The test is executed on a 4 cores Intel i7 CPU with java 1.7.02 64-bit and Scala 2.10.2. The chart below, compares the duration of the execution of the for iterator for Java and Scala.

The performance of Scala and Java for executing the while loop are very similar.

Evaluation for
The second test consists of comparing the relative performance of Java for loop and Scala foreach higher order method.

def testRun(numIterations: Int) : Unit = {
  var sum: Long = 0
  (0 until numIterations.foreach( sum += _)

Analysis using Javap
The first step is to analyze the number of byte-code instructions generated by the Scala compiler. We use the Java Class File Disassembler,  javap, to print out the actual instructions processed by the Java virtual machine.
            javap -c -verbose xxx.class
The sequence of instructions generated for the execution of the while loops are displayed below.

0:   lconst_0
1:   lstore_1
2:   iconst_0
3:   istore_3
4:   iload_3
5:   sipush  1000
8:   if_icmpge       42
11:  iconst_0
12:  istore  4
14:  iload   4
16:  sipush  1000
19:  if_icmpge       35
22:  lload_1
23:  lconst_1
24:  ladd
25:  lstore_1
26:  iload   4
28:  iconst_1
29:  iadd
30:  istore  4
32:  goto    14
35:  iload_3
36:  iconst_1
37:  iadd
38:  istore_3
39:  goto    4
42:  return

Dissambling the Java class for the code with the for iterators produces the following print out:

0:   new     #12; //class scala/runtime/LongRef
3:   dup
4:   lconst_0
5:   invokespecial   #16; //Method scala/runtime/LongRef."<init>":(J)V
8:   astore_1
9:   getstatic       #22; //Field scala/runtime/RichInt$.MODULE$:Lscala/runtime/RichInt$;
12:  getstatic       #27; //Field scala/Predef$.MODULE$:Lscala/Predef$;
15:  iconst_0
16:  invokevirtual   #31; //Method scala/Predef$.intWrapper:(I)I
19:  sipush  1000
22:  invokevirtual   #35; //Method scala/runtime/RichInt$.until$extension0:
                            (II Lscala/collection/immutable/Range;
25:  new             #37; //class JavaScala$$anonfun$testRun$1
28:  dup
29:  aload_0
30:  aload_1
31:  invokespecial   #40; //Method JavaScala$$anonfun$testRun$1."<init>
34:  invokevirtual   #46; //Method scala/collection/immutable/Range.foreach$mVc$sp:
37:  return

Although the number of instructions for the for loop is smaller than the number of instructions for while, most of those instructions are function calls:
- conversion of counter to long
- static conversion of int to RichInt to wrap Java Integer:
@inline implicit def intWrapper(x: Int)= new runtime.RichInt(x)
- ultimately the foreach method is invoked to execute the loop.

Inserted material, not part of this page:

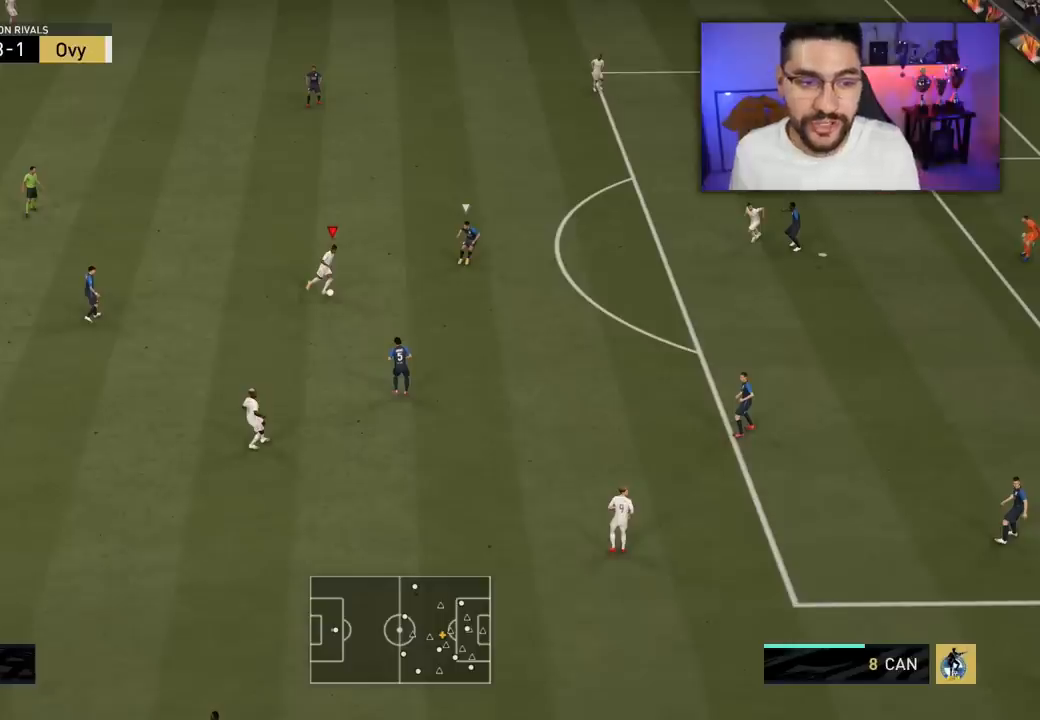
{"buttons": ["CROSS", "R1", "L3"], "left_stick": "up-right", "right_stick": "center", "events": []}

Interestingly enough, the foreach method for collection is implemented using the while loop not the for loop. Scala compiler plug-in such as ScalaCL to optimize the execution of iteration on Scala collections, Arrays, Lists,... have been introduced to get around this issue. The reader can also take comfort in using the Java Class File Dissambler to understand how a method or piece of code translate into efficient, or in our case, inefficient byte-code. Quite a few methods in Scala such as foldLeft, reduceLeft uses tail recursion to traverse collections. It would be interesting to compare the relative performance of those methods with alternatives using iterators.. stay tune.